Ira Kleiman sued Craig Wright, on behalf of his late brother Dave Kleiman in February 2018 over allegations that Wright created a scheme to snatch Dave Kleiman’s estate from his Bitcoins and his rights to intellectual property connected to the billion-dollar company.

In the latest movement of the case, Ira Kleiman, who filed the suit with W&K Info Research LLC, a company that Dave Kleiman and Wright used to own together, asked U.S. Magistrate Judge Bruce Reinhart to reconsider previous discovery rulings. The plaintiffs argue that Reinhart made the rulings under a premise that facts would be proven for trial. 


U.S. District Magistrate Judge Bruce Reinhart | http://sdfla.blogspot.com

“...I have repeatedly told all the parties, all discovery rulings are without prejudice to de novo reconsideration if a party in good faith believes the Rule 26(b)(1) analysis has changed,” Reinhart wrote in a March 2 order.

He then agreed to reconsider the eight rulings in question.

Reinhart declined to order the first request that would require Wright’s legal team to provide non-privileged details of how they looked into a trust document. 

“Plaintiffs have not cited any authority for the proposition that the information obtained during this inquiry is non-privileged and otherwise discoverable,” Reinhart wrote.

He also declined to order Wright to present a sworn statement of the background of the trust documents as he determined that it’s inconsistent with what the case needs.
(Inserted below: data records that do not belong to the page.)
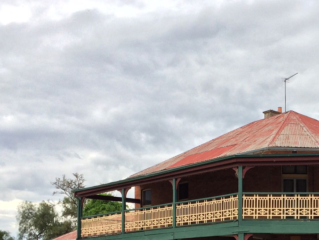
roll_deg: +0.2
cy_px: 243
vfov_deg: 22.0
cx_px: 295
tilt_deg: +4.5
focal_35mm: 64
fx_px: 590
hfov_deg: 28.9
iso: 32
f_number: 2.2
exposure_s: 1/892
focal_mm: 4.15
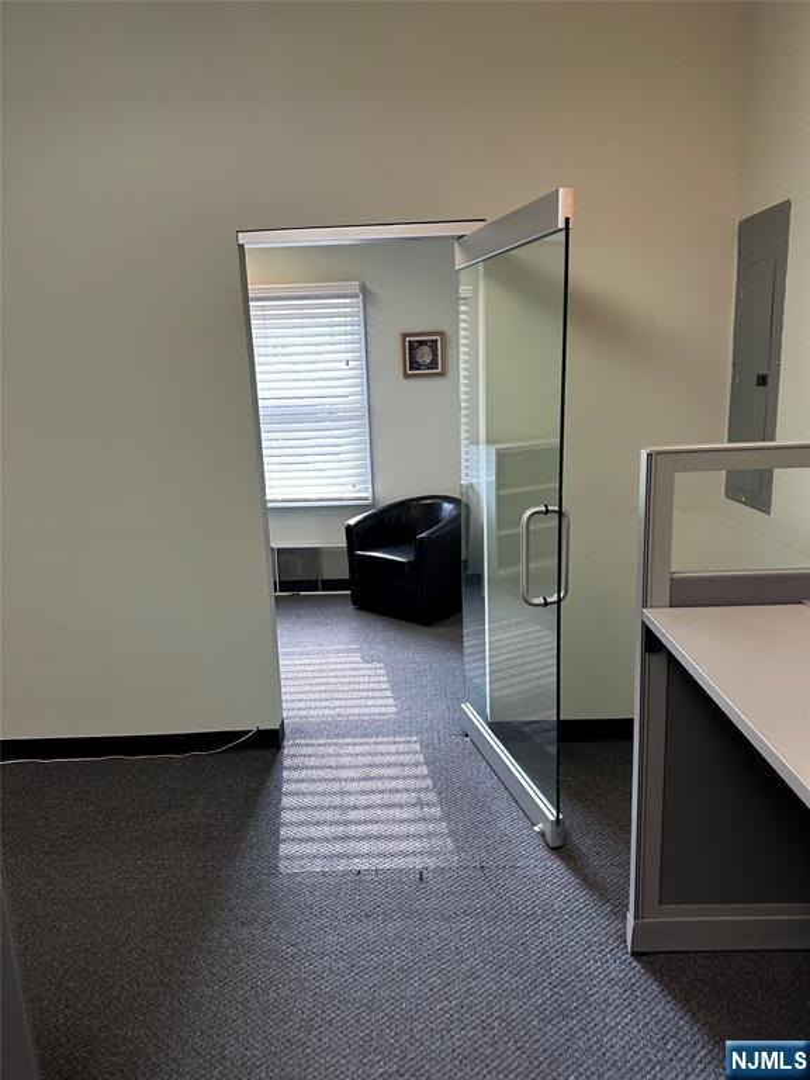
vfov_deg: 71.6
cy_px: 540
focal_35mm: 24
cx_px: 405
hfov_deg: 56.8
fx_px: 749
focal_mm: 6.86
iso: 160
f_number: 1.78
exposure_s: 1/120
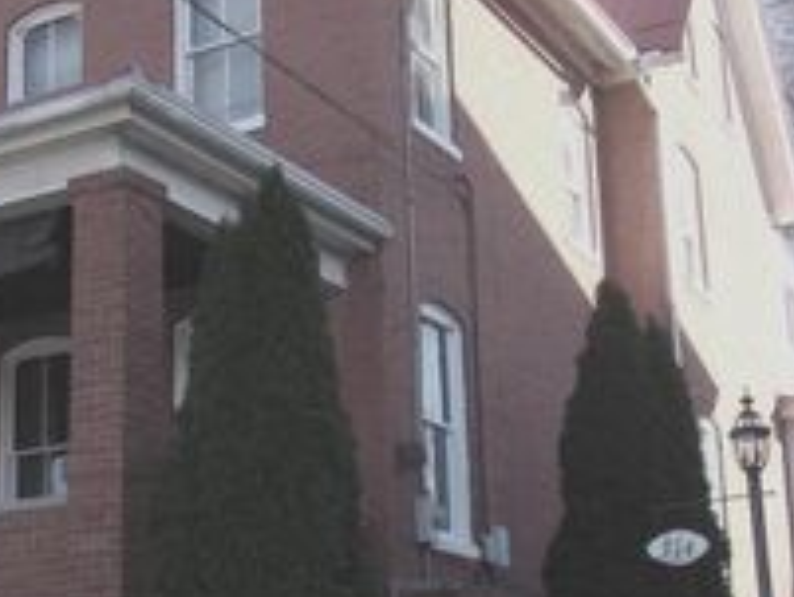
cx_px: 233
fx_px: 1538
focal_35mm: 67
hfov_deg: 28.7
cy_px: 382
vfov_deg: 21.9
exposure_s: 1/300
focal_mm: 4.9
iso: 80
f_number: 3
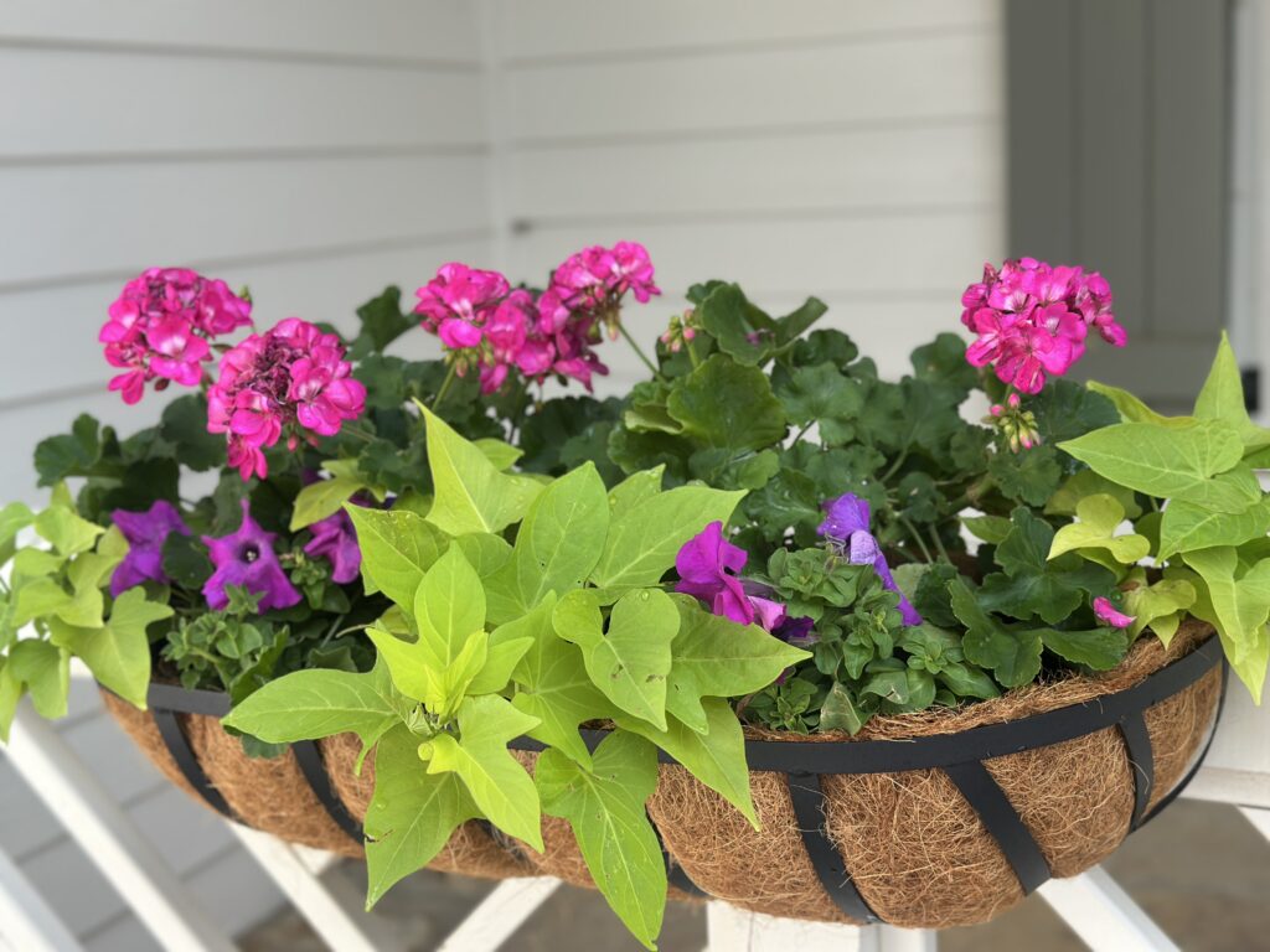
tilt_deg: -9.3
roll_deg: +2.4
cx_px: 635
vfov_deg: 30.3
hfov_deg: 39.7
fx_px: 1761
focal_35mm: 48
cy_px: 476
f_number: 1.78
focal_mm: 6.86
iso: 80
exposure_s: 1/911
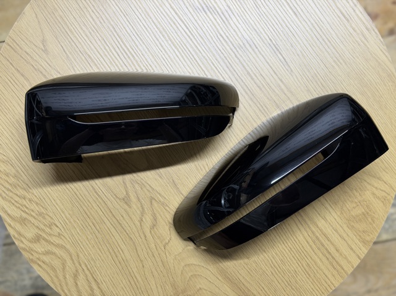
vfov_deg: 30.2
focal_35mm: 48
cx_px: 198
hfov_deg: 39.7
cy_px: 148
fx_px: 549
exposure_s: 1/50
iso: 100
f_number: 1.78
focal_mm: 6.76
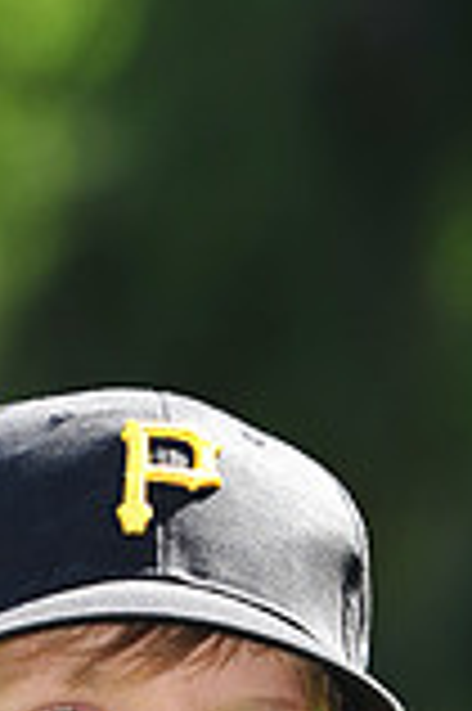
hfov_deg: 2.6
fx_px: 10505
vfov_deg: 3.9
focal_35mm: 533
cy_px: 932
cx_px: 90
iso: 200
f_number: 4.5
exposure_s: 1/640
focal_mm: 145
He also pointed out that Wright had an upcoming deposition less than 30 days away, so the plaintiffs could question him about it at that time.

Still, he did order the defendant to present the original copy, or at best, the oldest copy of the trust document, ruling that this would be relevant to the case.

Because “no intervening event has changed” his analysis since he denied plaintiffs’ request to order the defendant to produce a certain set of documents, Reinhart ruled that he wouldn’t reconsider this request, according to the opinion.

He continued and denied the plaintiffs’ request to order Wright to produce 122 videos connected to an investigation from the Australian Tax Office. 

“Plaintiffs’ reply did not contest this factual representation by defendant,” wrote Reinhart. “Therefore, the request to compel the 122 videos is moot.”

As for the last request, Reinhart affirmed that the defendant didn’t have to produce documents from Wright connected to Bitcoin, trusts or Satoshi Nakamoto, the pseudonym that Bitcoin was said to be founded under before Wright came forward as the founder.

The plaintiffs sued amid Wright’s conduct following Dave’s April 2013 death. He died just before Bitcoin went mainstream. Wright allegedly contacted Ira Kleiman and told him that he and Dave both created Bitcoin together. He also claimed that Dave Kleiman signed away his property rights in exchange for a share of an Australian company that was valued at millions of dollars. He also allegedly claimed he could sell Dave Kleiman’s stake in the company.

“This was a lie,” the lawsuit states. “The company went bankrupt after Craig apparently mislead the Australian Tax Office.”

Craig Wright allegedly went to London amid the investigation, and has since publicly announced that he’s the founder of Bitcoin. He’s also now the chief scientist of a UK company nChain and “regularly posts pictures of his social media accounts of his lavish lifestyle,” according to the lawsuit.

The plaintiffs subsequently sued Wright after he allegedly didn’t return the mined bitcoins or intellectual property to Dave Kleiman’s estate.